__Brief__
Check each line of the data for "reports" and select those that have it.

Saved data entries
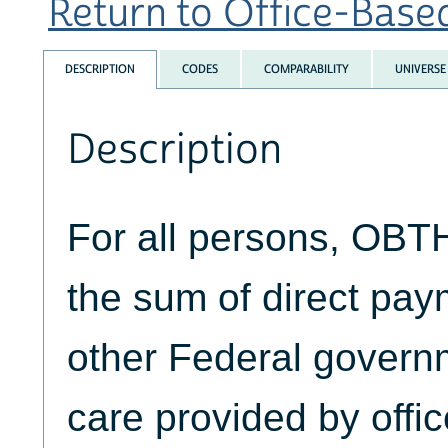
Return to Office-Based
DESCRIPTION
CODES
COMPARABILITY
UNIVERSE
Description
For all persons, OB
the sum of direct pa
other Federal govern
care provided by offi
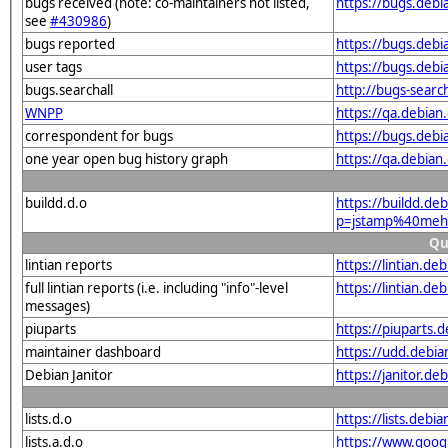
bugs received (note: co-maintainers not listed,
https://bugs.deb
see
#430986
)
bugs reported
https://bugs.deb
user tags
https://bugs.deb
bugs.searchall
http://bugs-searc
WNPP
https://qa.debia
correspondent for bugs
https://bugs.deb
one year open bug history graph
https://qa.debia
buildd.d.o
https://buildd.de
p=jstamp%40mehe
Qu
lintian reports
https://lintian.d
full lintian reports (i.e. including "info"-level
https://lintian.d
messages)
piuparts
https://piuparts.
maintainer dashboard
https://udd.debi
Debian Janitor
https://janitor.
lists.d.o
https://lists.de
lists.a.d.o
https://www.goog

__Problem solution__
lintian reports
full lintian reports (i.e. including "info"-level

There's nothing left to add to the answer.